By the end of the summer, after spending weeks feeling like I had to defend our personal choices to continue to use NFP, but feeling afraid to reveal that this wasn’t exactly an intentional pregnancy, I was in a much better place. I wasn’t so angry anymore. My heart was softened, and that was a good thing because I needed a real “come to Jesus” moment. We were on our annual pilgrimage to the Shrine of our Lady of Guadalupe in Wisconsin with good friends of ours. I was kneeling in the confessional, and the sweet priest reminded me of something that I had truly forgotten. While my husband and I were involved in the creation of this new human being, we were still merely co-creators.

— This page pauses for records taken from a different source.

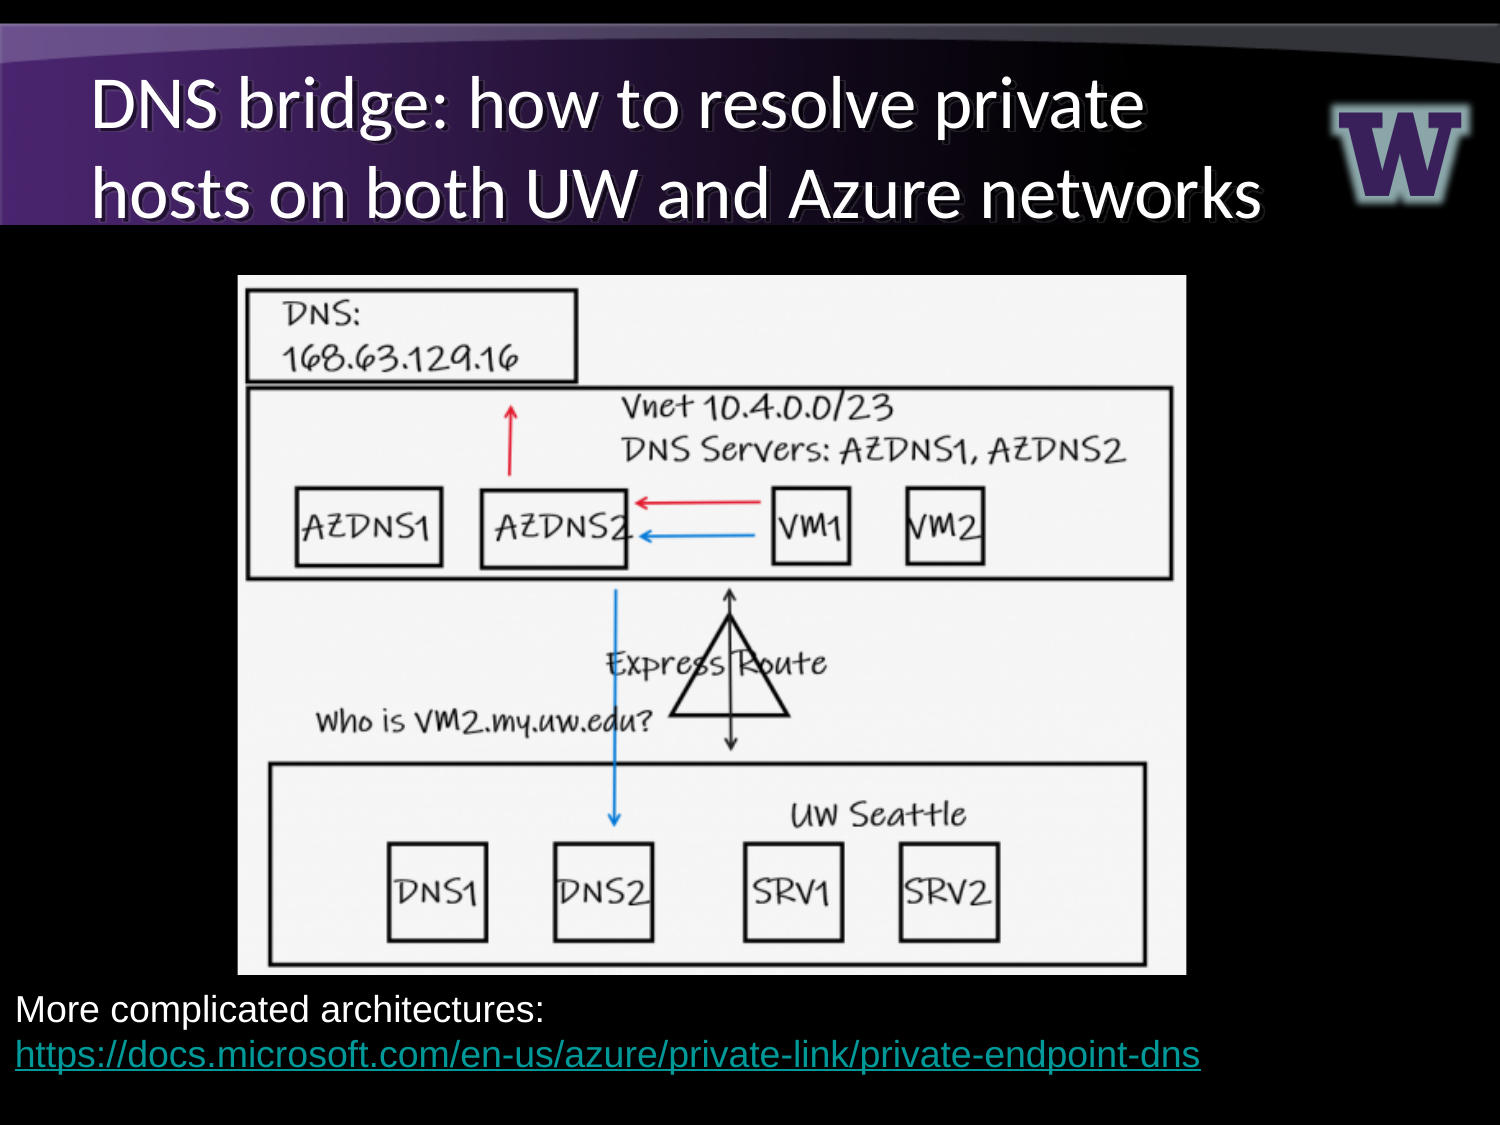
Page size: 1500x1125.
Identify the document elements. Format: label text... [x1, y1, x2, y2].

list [237, 274, 1187, 976]
picture [0, 0, 1500, 225]
text_box More complicated architectures: https://docs.microsoft.com/en-us/azure/private-link/private-endpoint-dns [0, 977, 1500, 1082]
title DNS bridge: how to resolve private hosts on both UW and Azure networks [74, 74, 1326, 213]
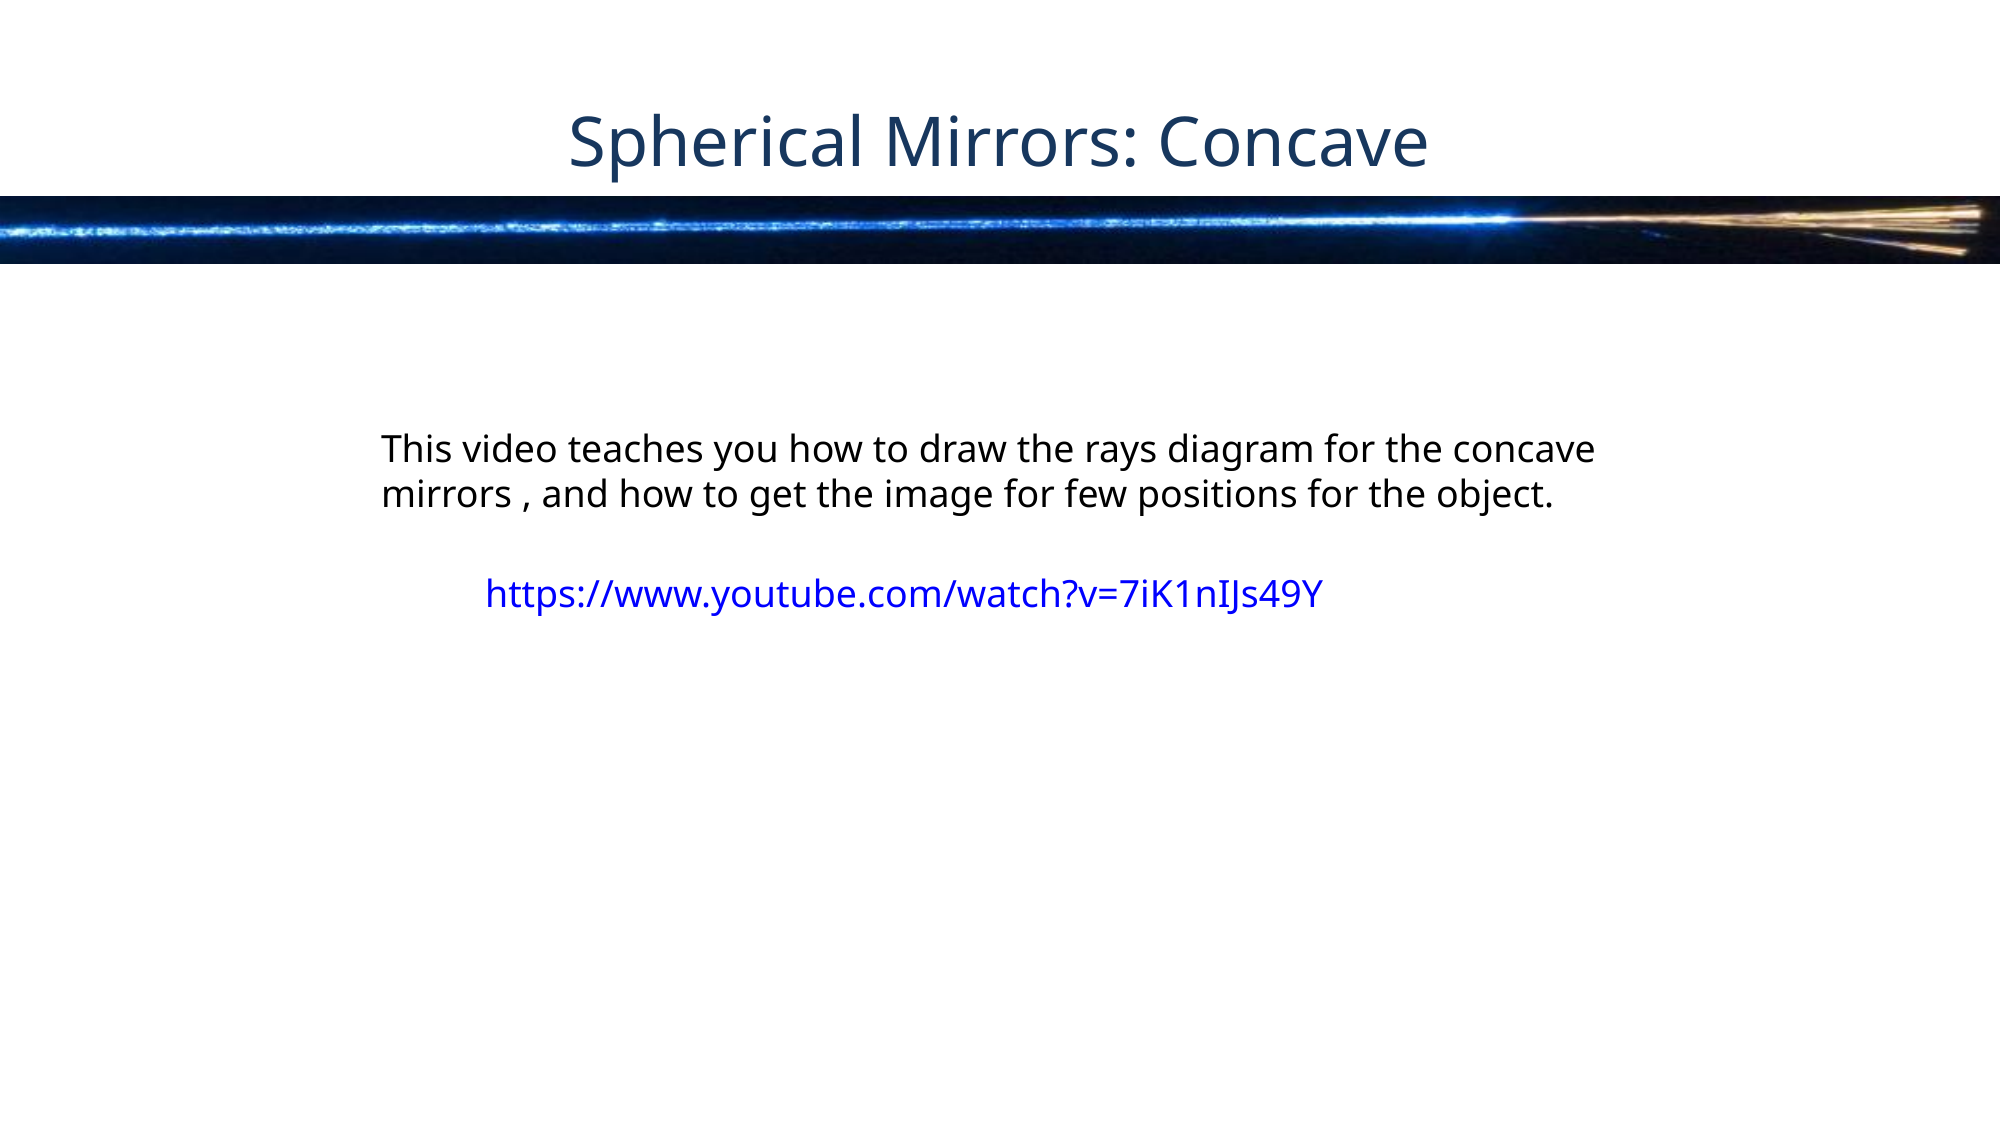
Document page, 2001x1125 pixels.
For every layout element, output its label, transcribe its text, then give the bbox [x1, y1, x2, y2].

text_box https://www.youtube.com/watch?v=7iK1nIJs49Y [470, 562, 1339, 629]
text_box This video teaches you how to draw the rays diagram for the concave mirrors , and how to get the image for few positions for the object. [366, 417, 1721, 523]
picture [0, 196, 2000, 264]
title Spherical Mirrors: Concave [99, 45, 1900, 233]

Before I formed you in the womb, I knew you -Jeremiah 1:5
And there I was, crying again. God had ordained this little life before he ever started growing in my body. While we had a perfectly good reason to postpone a pregnancy, God knew better. So my new goal was to shift my attitude from one of a victim to one of gratitude. Because even then, no life is guaranteed. It wasn’t a sure thing that I would even get to meet this baby, or wake up the next day. I don’t know the whole story yet, but I do know that this sweet baby has been such a delight for our family and a joy to my heart. His disposition is so mild, and he’s just started smiling. That gummy grin lights up my heart, and it’s been such a reminder that the rainbow comes after the storm and I can trust my Lord to stand through it all with me.